**Scene image comparisons:**
==*==
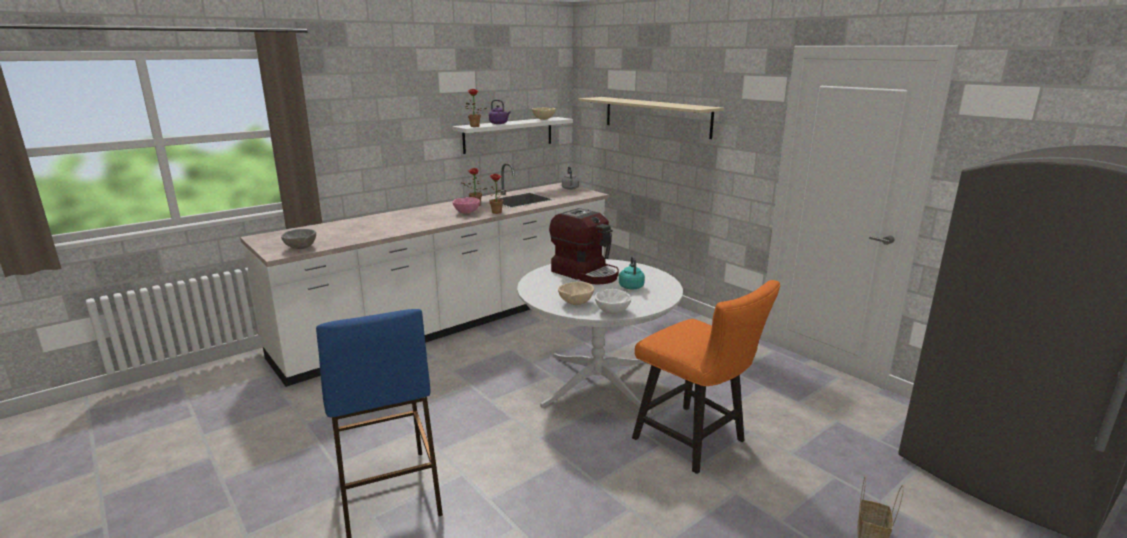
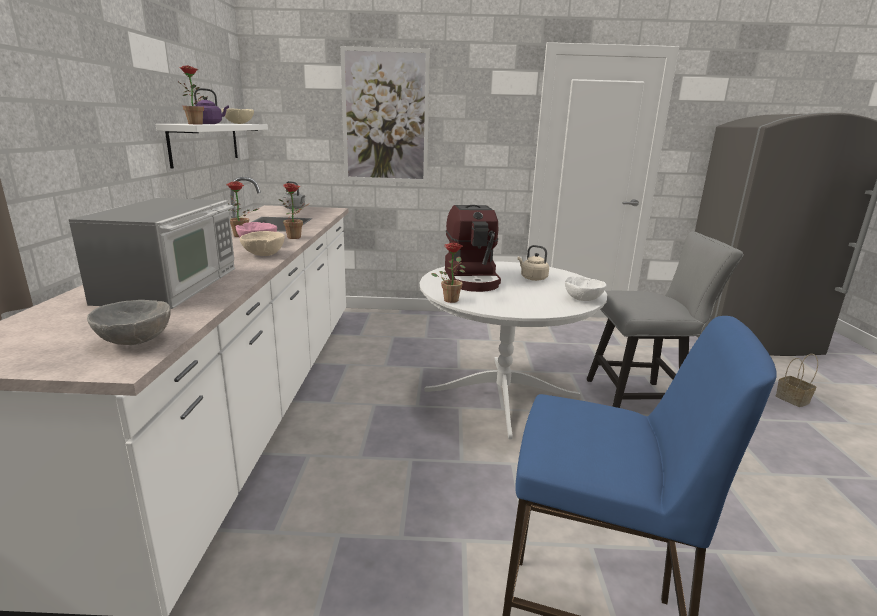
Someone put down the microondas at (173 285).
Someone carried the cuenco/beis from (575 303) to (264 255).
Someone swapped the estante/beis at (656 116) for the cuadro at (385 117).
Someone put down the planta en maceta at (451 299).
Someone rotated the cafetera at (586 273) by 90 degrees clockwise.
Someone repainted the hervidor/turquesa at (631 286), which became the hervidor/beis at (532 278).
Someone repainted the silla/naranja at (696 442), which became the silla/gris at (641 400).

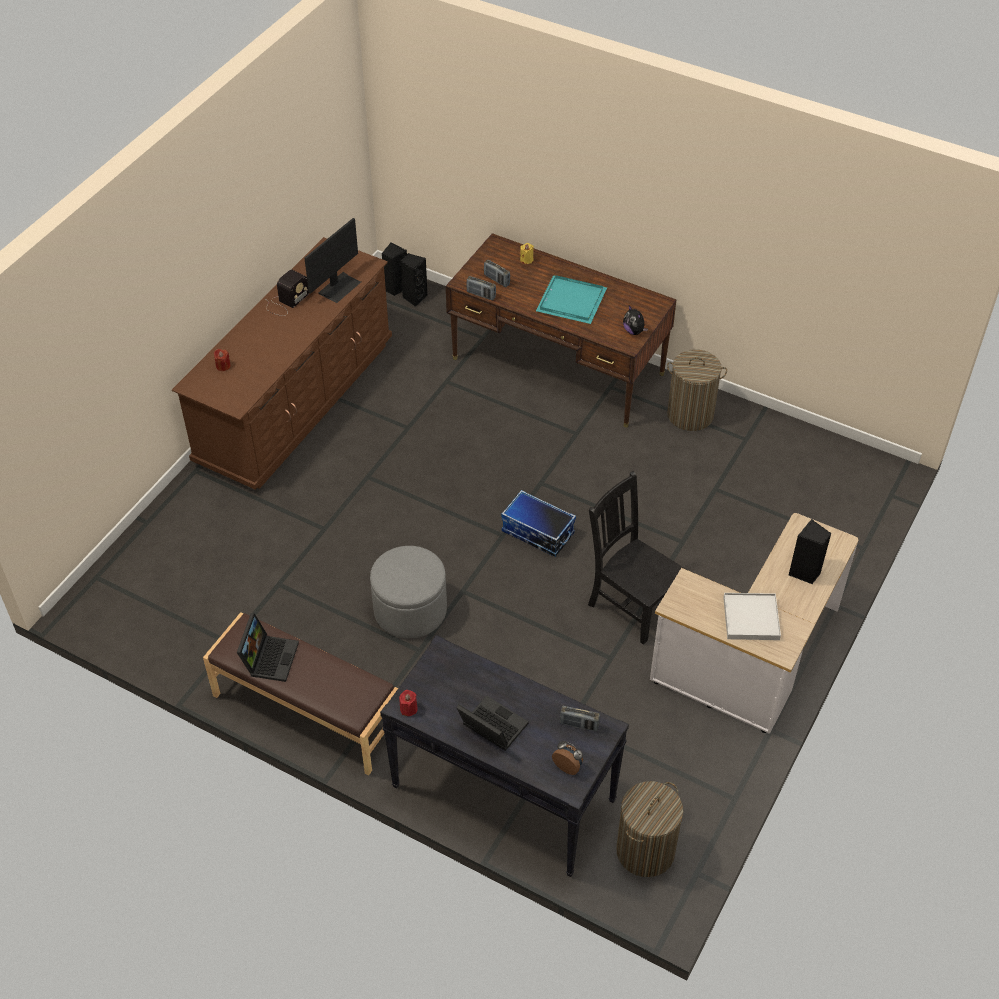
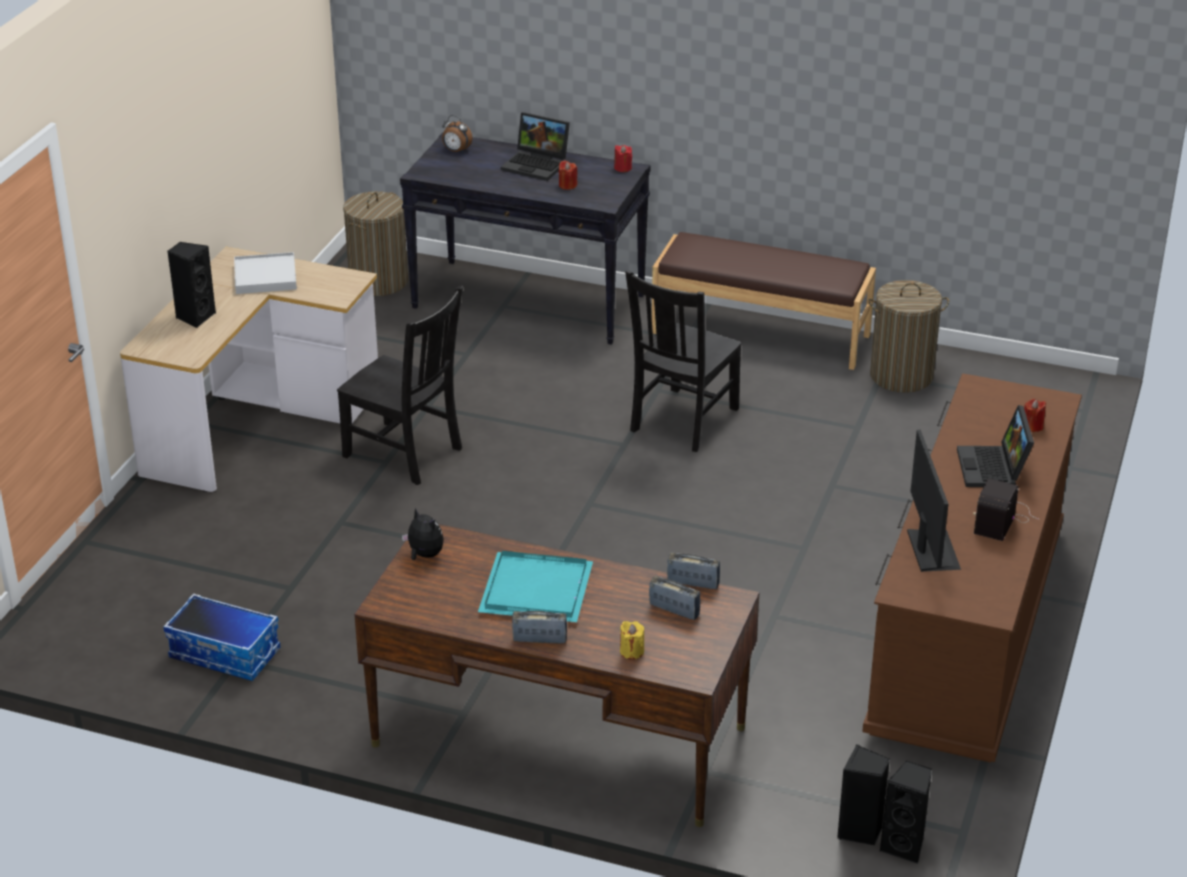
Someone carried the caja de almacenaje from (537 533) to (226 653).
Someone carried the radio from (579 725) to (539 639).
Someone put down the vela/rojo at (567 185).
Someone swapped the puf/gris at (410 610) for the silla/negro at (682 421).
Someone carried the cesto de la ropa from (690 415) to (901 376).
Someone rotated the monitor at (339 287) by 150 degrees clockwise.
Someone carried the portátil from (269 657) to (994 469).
==*==
**WHAT TO PRODUCE:** All lines from the one containing "Someone put down the planta" to the end of the entries should appear in the output exactly as written, with no pictures.

**SOLUTION FOR THIS PROBLEM:**
Someone put down the planta en maceta at (451 299).
Someone rotated the cafetera at (586 273) by 90 degrees clockwise.
Someone repainted the hervidor/turquesa at (631 286), which became the hervidor/beis at (532 278).
Someone repainted the silla/naranja at (696 442), which became the silla/gris at (641 400).

Someone carried the caja de almacenaje from (537 533) to (226 653).
Someone carried the radio from (579 725) to (539 639).
Someone put down the vela/rojo at (567 185).
Someone swapped the puf/gris at (410 610) for the silla/negro at (682 421).
Someone carried the cesto de la ropa from (690 415) to (901 376).
Someone rotated the monitor at (339 287) by 150 degrees clockwise.
Someone carried the portátil from (269 657) to (994 469).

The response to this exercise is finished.